A Polícia Civil de Pernambuco foi acusada de realizar uma suposta espionagem contra o secretário da Prefeitura do Recife, Gustavo Monteiro, em uma operação revelada por reportagem da TV Record no dia 25 de janeiro de 2026. O caso ganhou grande repercussão política e jurídica no estado. O governo estadual nega qualquer irregularidade e afirma que a ação se tratou de uma verificação preliminar, iniciada após denúncia anônima de corrupção envolvendo um veículo oficial do município.
Detalhes da acusação
De acordo com a reportagem, policiais civis teriam monitorado Gustavo Monteiro e seu irmão, Eduardo Monteiro, entre os meses de agosto e outubro de 2025. Durante o período, um rastreador foi instalado em um veículo da Prefeitura do Recife, utilizado por Eduardo. As informações coletadas teriam sido compartilhadas em um grupo de WhatsApp que incluía delegados e agentes da corporação.
Ainda segundo a denúncia, foram utilizadas ferramentas tecnológicas como o Clearview, sistema de reconhecimento facial, para acompanhar deslocamentos e identificar pessoas. A operação teria recebido o nome de “Nova Missão” e tinha como foco a apuração de um suposto esquema de recebimento de propina, que não chegou a ser comprovado.
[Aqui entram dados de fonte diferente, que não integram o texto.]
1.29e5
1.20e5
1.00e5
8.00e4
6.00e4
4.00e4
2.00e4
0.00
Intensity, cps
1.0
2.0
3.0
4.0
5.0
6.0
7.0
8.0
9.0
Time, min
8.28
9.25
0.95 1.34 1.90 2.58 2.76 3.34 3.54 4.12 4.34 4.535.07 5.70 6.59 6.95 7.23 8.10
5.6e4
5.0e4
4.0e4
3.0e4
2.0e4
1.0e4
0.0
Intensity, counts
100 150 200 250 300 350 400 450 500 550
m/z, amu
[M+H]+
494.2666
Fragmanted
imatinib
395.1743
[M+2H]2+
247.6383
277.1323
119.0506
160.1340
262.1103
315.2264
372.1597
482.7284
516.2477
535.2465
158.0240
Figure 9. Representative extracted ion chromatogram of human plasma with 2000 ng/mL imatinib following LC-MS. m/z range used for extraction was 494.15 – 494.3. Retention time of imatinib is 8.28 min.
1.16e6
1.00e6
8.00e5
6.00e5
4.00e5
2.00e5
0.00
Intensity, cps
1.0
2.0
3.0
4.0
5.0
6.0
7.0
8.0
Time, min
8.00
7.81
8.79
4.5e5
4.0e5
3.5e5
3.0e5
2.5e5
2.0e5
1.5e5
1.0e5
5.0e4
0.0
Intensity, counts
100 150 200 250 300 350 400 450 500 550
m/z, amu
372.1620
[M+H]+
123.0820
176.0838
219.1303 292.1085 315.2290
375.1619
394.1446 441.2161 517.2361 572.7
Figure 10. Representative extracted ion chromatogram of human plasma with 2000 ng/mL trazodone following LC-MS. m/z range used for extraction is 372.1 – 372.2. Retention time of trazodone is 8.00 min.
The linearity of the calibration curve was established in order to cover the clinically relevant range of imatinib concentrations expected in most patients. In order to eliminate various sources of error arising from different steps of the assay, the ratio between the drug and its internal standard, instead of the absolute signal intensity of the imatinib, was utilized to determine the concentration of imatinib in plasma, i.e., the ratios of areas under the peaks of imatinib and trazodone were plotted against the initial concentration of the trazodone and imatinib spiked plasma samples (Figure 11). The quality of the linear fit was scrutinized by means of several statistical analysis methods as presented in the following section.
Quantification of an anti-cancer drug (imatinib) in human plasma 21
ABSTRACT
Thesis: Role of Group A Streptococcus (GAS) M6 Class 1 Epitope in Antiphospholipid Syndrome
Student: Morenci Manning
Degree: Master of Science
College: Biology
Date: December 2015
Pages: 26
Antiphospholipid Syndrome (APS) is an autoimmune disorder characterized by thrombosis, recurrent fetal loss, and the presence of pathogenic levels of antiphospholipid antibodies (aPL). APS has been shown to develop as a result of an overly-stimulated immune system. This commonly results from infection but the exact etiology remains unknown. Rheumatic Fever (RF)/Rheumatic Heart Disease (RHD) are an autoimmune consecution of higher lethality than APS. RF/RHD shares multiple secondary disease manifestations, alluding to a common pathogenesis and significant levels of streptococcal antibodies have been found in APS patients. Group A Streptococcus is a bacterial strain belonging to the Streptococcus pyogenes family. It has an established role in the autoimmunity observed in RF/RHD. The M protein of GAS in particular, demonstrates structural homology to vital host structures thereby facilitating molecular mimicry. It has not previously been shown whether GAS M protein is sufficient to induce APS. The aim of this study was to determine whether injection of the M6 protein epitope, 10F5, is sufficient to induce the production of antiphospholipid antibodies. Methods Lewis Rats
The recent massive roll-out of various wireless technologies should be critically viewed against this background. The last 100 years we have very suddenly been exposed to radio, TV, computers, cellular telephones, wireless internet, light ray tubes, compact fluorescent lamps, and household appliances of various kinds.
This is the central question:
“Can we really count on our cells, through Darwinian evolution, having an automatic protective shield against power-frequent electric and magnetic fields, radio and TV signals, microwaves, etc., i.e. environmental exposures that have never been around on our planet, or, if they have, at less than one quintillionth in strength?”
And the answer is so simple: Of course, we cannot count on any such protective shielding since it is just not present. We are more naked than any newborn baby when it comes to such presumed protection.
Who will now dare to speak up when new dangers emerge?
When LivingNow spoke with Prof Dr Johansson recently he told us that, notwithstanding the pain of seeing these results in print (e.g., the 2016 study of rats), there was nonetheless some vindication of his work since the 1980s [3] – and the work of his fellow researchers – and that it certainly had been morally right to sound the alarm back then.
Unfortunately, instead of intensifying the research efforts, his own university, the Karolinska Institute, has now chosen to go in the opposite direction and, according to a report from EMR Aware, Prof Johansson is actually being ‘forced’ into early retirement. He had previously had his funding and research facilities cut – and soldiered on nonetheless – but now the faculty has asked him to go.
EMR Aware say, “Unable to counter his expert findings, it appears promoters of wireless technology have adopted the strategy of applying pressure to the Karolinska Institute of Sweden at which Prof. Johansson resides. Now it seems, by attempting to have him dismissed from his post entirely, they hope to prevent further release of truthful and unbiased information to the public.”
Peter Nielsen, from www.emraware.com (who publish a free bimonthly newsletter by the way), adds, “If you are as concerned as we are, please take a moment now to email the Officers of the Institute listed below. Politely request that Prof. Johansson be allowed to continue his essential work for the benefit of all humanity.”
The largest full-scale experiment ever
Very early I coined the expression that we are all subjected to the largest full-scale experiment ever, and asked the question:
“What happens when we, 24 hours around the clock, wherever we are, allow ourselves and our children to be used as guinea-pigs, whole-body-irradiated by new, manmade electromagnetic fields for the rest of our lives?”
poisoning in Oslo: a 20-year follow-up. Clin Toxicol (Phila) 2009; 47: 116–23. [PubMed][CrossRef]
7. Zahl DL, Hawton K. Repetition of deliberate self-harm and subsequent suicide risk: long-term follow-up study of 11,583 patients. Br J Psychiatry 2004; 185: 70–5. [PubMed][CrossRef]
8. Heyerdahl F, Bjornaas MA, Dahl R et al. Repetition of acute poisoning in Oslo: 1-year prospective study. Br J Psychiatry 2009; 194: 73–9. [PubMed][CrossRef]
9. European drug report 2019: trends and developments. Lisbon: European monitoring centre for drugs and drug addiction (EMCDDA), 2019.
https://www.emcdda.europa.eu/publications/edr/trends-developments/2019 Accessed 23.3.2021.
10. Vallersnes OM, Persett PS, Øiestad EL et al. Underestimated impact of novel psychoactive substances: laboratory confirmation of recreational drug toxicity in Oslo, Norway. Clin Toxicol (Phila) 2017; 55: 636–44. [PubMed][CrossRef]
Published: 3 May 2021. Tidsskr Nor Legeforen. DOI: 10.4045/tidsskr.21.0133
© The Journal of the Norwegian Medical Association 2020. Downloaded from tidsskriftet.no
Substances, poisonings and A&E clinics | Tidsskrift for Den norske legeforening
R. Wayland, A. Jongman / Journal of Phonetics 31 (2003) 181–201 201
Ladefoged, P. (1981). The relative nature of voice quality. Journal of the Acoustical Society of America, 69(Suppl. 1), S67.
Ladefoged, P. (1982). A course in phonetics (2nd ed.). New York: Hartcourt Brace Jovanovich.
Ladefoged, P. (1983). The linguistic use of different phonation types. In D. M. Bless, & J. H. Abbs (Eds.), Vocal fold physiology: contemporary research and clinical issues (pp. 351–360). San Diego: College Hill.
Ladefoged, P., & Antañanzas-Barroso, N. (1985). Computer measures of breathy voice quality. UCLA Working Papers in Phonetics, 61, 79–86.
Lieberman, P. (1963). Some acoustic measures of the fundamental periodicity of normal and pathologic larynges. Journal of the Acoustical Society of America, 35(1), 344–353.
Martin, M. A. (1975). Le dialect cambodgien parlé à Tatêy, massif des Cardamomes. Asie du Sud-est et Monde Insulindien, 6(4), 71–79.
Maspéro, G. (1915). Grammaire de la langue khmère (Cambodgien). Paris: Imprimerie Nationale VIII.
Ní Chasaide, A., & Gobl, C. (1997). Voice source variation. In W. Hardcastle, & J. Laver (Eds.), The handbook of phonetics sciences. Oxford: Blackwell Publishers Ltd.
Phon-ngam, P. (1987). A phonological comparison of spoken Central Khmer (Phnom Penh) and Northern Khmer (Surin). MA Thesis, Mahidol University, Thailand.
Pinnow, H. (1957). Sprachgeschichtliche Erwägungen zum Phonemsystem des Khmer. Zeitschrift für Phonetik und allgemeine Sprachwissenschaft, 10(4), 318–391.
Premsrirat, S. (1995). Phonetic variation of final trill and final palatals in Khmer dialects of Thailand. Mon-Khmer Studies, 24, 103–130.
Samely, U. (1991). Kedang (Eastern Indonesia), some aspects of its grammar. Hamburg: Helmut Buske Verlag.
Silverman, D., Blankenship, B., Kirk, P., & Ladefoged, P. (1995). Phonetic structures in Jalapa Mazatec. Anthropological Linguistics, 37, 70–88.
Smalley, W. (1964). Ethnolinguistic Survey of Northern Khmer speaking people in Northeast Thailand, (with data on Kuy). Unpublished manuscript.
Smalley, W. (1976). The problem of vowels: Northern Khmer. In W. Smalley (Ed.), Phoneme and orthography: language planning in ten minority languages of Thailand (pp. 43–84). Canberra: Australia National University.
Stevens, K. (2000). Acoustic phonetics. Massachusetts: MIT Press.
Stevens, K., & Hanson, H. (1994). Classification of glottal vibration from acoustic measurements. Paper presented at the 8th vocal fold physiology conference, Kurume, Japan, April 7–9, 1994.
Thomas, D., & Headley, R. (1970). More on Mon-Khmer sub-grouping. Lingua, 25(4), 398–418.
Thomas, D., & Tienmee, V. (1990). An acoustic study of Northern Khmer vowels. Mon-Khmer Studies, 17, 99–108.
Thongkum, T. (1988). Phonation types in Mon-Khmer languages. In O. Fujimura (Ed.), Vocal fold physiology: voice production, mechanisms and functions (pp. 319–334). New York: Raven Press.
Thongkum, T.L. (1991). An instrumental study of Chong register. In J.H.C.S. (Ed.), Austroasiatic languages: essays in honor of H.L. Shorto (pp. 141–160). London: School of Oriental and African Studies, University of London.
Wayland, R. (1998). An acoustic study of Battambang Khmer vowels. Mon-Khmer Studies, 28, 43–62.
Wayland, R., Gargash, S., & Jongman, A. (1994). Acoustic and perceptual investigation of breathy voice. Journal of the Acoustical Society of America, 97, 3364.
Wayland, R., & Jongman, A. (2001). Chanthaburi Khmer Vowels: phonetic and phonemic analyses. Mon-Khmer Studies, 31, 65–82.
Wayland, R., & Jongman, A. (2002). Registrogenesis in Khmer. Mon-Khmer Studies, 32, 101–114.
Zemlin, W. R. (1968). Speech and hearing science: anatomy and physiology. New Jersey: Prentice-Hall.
Resposta do Governo do Estado
Em coletiva realizada no dia 26 de janeiro, a Secretaria de Defesa Social (SDS), comandada por Alessandro Carvalho, rebateu as acusações. A pasta afirmou que não houve instauração de inquérito formal devido à ausência de provas e que a ação se limitou a uma checagem preliminar, considerada legal e respaldada por entendimentos judiciais.
A SDS também informou que o procedimento foi arquivado por inexistência de crime e que está apurando o vazamento das mensagens internas que vieram a público. O governo estadual nega qualquer motivação política ou perseguição a adversários.
Reações políticas e jurídicas
O caso provocou forte reação de políticos de oposição e entidades jurídicas. O Grupo Prerrogativas classificou a suposta operação como “absolutamente inaceitável”, apontando indícios de vigilância clandestina e possível afronta à Constituição Federal.
A deputada federal Maria Arraes cobrou a abertura de investigações independentes para apurar se houve espionagem política por parte da Polícia Civil. Parlamentares também criticaram o silêncio inicial do Palácio do Campo das Princesas, sede do governo estadual.
Posição da Prefeitura e do sindicato
Em nota, a Prefeitura do Recife repudiou o que chamou de “uso indevido das forças policiais para perseguição política” e informou que avalia a adoção de medidas judiciais e administrativas contra os responsáveis.
Já o sindicato que representa os policiais civis relatou que agentes estariam sofrendo pressão para cumprir ordens consideradas ilegais, alertando para riscos de retaliações internas.
Governo mantém defesa
Mesmo diante das críticas, o governo de Pernambuco reafirma que a atuação da Polícia Civil ocorreu dentro da legalidade, sustentando que a apuração inicial foi motivada por denúncia anônima e seguiu critérios técnicos. A gestão estadual reforça que não houve crime comprovado e que o procedimento foi encerrado oficialmente.
O caso segue repercutindo nas redes sociais e na imprensa, ampliando o debate sobre limites da atuação policial, uso de tecnologias de monitoramento e possíveis interferências políticas nas instituições de segurança pública.